→ **Stored data entries**
================================

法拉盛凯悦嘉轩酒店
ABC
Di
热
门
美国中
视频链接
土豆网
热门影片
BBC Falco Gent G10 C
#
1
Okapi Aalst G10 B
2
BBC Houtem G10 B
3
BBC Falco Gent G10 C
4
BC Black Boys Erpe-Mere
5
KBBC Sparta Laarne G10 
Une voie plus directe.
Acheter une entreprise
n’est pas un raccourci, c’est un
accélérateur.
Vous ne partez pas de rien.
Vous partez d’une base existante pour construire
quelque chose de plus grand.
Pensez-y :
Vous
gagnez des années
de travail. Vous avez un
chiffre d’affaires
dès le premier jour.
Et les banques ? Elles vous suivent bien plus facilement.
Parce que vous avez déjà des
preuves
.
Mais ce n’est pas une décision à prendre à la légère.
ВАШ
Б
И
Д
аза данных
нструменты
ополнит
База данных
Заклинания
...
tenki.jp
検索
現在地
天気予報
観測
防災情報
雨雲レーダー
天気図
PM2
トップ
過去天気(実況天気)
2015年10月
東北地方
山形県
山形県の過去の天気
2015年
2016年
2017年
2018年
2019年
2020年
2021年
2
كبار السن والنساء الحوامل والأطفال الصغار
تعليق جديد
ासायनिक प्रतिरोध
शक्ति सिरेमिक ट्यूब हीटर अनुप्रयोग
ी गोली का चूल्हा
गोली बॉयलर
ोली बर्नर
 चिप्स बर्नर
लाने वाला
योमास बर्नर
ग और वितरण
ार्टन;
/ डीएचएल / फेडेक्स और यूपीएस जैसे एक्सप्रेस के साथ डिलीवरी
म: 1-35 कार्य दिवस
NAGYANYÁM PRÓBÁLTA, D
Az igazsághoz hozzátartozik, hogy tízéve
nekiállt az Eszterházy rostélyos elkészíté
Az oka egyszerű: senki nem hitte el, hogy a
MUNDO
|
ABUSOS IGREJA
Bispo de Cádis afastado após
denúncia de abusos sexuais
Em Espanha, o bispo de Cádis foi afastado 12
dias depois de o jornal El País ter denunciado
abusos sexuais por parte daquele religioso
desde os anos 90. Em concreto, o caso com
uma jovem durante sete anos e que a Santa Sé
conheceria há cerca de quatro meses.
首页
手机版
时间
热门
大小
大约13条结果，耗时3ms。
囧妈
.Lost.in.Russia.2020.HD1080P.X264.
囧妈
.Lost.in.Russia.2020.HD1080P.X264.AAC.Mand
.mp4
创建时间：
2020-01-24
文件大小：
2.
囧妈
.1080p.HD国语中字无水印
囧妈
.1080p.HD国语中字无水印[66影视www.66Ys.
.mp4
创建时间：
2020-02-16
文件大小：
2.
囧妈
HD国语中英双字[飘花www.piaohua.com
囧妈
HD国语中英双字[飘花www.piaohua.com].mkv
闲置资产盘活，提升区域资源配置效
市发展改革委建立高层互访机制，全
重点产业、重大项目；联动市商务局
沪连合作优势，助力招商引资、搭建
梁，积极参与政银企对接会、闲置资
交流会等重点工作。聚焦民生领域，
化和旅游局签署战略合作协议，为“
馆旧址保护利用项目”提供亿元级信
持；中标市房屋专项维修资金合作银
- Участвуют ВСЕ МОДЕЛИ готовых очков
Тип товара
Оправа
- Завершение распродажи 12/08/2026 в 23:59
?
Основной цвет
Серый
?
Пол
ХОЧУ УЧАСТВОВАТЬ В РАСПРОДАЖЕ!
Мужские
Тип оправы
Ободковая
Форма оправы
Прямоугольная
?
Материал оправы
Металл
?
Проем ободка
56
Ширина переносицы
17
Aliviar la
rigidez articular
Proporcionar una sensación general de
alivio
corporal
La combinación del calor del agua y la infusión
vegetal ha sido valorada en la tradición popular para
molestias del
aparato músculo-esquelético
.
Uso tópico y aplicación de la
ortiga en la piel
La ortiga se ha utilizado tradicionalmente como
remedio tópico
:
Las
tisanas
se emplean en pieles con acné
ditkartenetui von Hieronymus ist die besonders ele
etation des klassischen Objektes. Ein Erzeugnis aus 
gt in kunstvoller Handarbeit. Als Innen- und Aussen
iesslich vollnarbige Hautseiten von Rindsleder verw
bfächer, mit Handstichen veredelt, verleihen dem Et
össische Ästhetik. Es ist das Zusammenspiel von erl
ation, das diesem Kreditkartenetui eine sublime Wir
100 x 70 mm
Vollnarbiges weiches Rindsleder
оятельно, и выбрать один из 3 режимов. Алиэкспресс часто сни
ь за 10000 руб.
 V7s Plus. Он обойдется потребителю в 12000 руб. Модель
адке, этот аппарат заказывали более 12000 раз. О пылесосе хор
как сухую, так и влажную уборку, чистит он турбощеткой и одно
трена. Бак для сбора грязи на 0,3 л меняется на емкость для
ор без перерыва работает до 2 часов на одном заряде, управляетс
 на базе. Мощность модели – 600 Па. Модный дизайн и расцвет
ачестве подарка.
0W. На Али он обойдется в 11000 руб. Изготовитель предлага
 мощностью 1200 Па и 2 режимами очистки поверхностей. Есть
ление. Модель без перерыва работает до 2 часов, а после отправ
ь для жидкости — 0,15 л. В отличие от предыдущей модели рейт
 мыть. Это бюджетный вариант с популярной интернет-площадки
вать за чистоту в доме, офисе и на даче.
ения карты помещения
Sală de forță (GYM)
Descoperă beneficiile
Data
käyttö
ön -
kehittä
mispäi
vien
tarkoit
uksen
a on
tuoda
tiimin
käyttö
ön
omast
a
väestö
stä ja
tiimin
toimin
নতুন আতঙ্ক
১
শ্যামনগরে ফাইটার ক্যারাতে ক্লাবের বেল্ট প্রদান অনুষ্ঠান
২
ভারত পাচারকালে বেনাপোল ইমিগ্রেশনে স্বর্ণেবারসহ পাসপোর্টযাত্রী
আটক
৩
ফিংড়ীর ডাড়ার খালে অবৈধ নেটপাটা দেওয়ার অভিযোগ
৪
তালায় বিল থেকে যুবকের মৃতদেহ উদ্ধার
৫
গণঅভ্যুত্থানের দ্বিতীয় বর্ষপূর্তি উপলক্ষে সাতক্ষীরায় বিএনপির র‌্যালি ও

================================

→ **Task instructions**
Copy every record above verbatim and in full.

→ **Expected answer**
法拉盛凯悦嘉轩酒店
ABC
Di
热
门
美国中
视频链接
土豆网
热门影片
BBC Falco Gent G10 C
#
1
Okapi Aalst G10 B
2
BBC Houtem G10 B
3
BBC Falco Gent G10 C
4
BC Black Boys Erpe-Mere
5
KBBC Sparta Laarne G10 
Une voie plus directe.
Acheter une entreprise
n’est pas un raccourci, c’est un
accélérateur.
Vous ne partez pas de rien.
Vous partez d’une base existante pour construire
quelque chose de plus grand.
Pensez-y :
Vous
gagnez des années
de travail. Vous avez un
chiffre d’affaires
dès le premier jour.
Et les banques ? Elles vous suivent bien plus facilement.
Parce que vous avez déjà des
preuves
.
Mais ce n’est pas une décision à prendre à la légère.
ВАШ
Б
И
Д
аза данных
нструменты
ополнит
База данных
Заклинания
...
tenki.jp
検索
現在地
天気予報
観測
防災情報
雨雲レーダー
天気図
PM2
トップ
過去天気(実況天気)
2015年10月
東北地方
山形県
山形県の過去の天気
2015年
2016年
2017年
2018年
2019年
2020年
2021年
2
كبار السن والنساء الحوامل والأطفال الصغار
تعليق جديد
ासायनिक प्रतिरोध
शक्ति सिरेमिक ट्यूब हीटर अनुप्रयोग
ी गोली का चूल्हा
गोली बॉयलर
ोली बर्नर
 चिप्स बर्नर
लाने वाला
योमास बर्नर
ग और वितरण
ार्टन;
/ डीएचएल / फेडेक्स और यूपीएस जैसे एक्सप्रेस के साथ डिलीवरी
म: 1-35 कार्य दिवस
NAGYANYÁM PRÓBÁLTA, D
Az igazsághoz hozzátartozik, hogy tízéve
nekiállt az Eszterházy rostélyos elkészíté
Az oka egyszerű: senki nem hitte el, hogy a
MUNDO
|
ABUSOS IGREJA
Bispo de Cádis afastado após
denúncia de abusos sexuais
Em Espanha, o bispo de Cádis foi afastado 12
dias depois de o jornal El País ter denunciado
abusos sexuais por parte daquele religioso
desde os anos 90. Em concreto, o caso com
uma jovem durante sete anos e que a Santa Sé
conheceria há cerca de quatro meses.
首页
手机版
时间
热门
大小
大约13条结果，耗时3ms。
囧妈
.Lost.in.Russia.2020.HD1080P.X264.
囧妈
.Lost.in.Russia.2020.HD1080P.X264.AAC.Mand
.mp4
创建时间：
2020-01-24
文件大小：
2.
囧妈
.1080p.HD国语中字无水印
囧妈
.1080p.HD国语中字无水印[66影视www.66Ys.
.mp4
创建时间：
2020-02-16
文件大小：
2.
囧妈
HD国语中英双字[飘花www.piaohua.com
囧妈
HD国语中英双字[飘花www.piaohua.com].mkv
闲置资产盘活，提升区域资源配置效
市发展改革委建立高层互访机制，全
重点产业、重大项目；联动市商务局
沪连合作优势，助力招商引资、搭建
梁，积极参与政银企对接会、闲置资
交流会等重点工作。聚焦民生领域，
化和旅游局签署战略合作协议，为“
馆旧址保护利用项目”提供亿元级信
持；中标市房屋专项维修资金合作银
- Участвуют ВСЕ МОДЕЛИ готовых очков
Тип товара
Оправа
- Завершение распродажи 12/08/2026 в 23:59
?
Основной цвет
Серый
?
Пол
ХОЧУ УЧАСТВОВАТЬ В РАСПРОДАЖЕ!
Мужские
Тип оправы
Ободковая
Форма оправы
Прямоугольная
?
Материал оправы
Металл
?
Проем ободка
56
Ширина переносицы
17
Aliviar la
rigidez articular
Proporcionar una sensación general de
alivio
corporal
La combinación del calor del agua y la infusión
vegetal ha sido valorada en la tradición popular para
molestias del
aparato músculo-esquelético
.
Uso tópico y aplicación de la
ortiga en la piel
La ortiga se ha utilizado tradicionalmente como
remedio tópico
:
Las
tisanas
se emplean en pieles con acné
ditkartenetui von Hieronymus ist die besonders ele
etation des klassischen Objektes. Ein Erzeugnis aus 
gt in kunstvoller Handarbeit. Als Innen- und Aussen
iesslich vollnarbige Hautseiten von Rindsleder verw
bfächer, mit Handstichen veredelt, verleihen dem Et
össische Ästhetik. Es ist das Zusammenspiel von erl
ation, das diesem Kreditkartenetui eine sublime Wir
100 x 70 mm
Vollnarbiges weiches Rindsleder
оятельно, и выбрать один из 3 режимов. Алиэкспресс часто сни
ь за 10000 руб.
 V7s Plus. Он обойдется потребителю в 12000 руб. Модель
адке, этот аппарат заказывали более 12000 раз. О пылесосе хор
как сухую, так и влажную уборку, чистит он турбощеткой и одно
трена. Бак для сбора грязи на 0,3 л меняется на емкость для
ор без перерыва работает до 2 часов на одном заряде, управляетс
 на базе. Мощность модели – 600 Па. Модный дизайн и расцвет
ачестве подарка.
0W. На Али он обойдется в 11000 руб. Изготовитель предлага
 мощностью 1200 Па и 2 режимами очистки поверхностей. Есть
ление. Модель без перерыва работает до 2 часов, а после отправ
ь для жидкости — 0,15 л. В отличие от предыдущей модели рейт
 мыть. Это бюджетный вариант с популярной интернет-площадки
вать за чистоту в доме, офисе и на даче.
ения карты помещения
Sală de forță (GYM)
Descoperă beneficiile
Data
käyttö
ön -
kehittä
mispäi
vien
tarkoit
uksen
a on
tuoda
tiimin
käyttö
ön
omast
a
väestö
stä ja
tiimin
toimin
নতুন আতঙ্ক
১
শ্যামনগরে ফাইটার ক্যারাতে ক্লাবের বেল্ট প্রদান অনুষ্ঠান
২
ভারত পাচারকালে বেনাপোল ইমিগ্রেশনে স্বর্ণেবারসহ পাসপোর্টযাত্রী
আটক
৩
ফিংড়ীর ডাড়ার খালে অবৈধ নেটপাটা দেওয়ার অভিযোগ
৪
তালায় বিল থেকে যুবকের মৃতদেহ উদ্ধার
৫
গণঅভ্যুত্থানের দ্বিতীয় বর্ষপূর্তি উপলক্ষে সাতক্ষীরায় বিএনপির র‌্যালি ও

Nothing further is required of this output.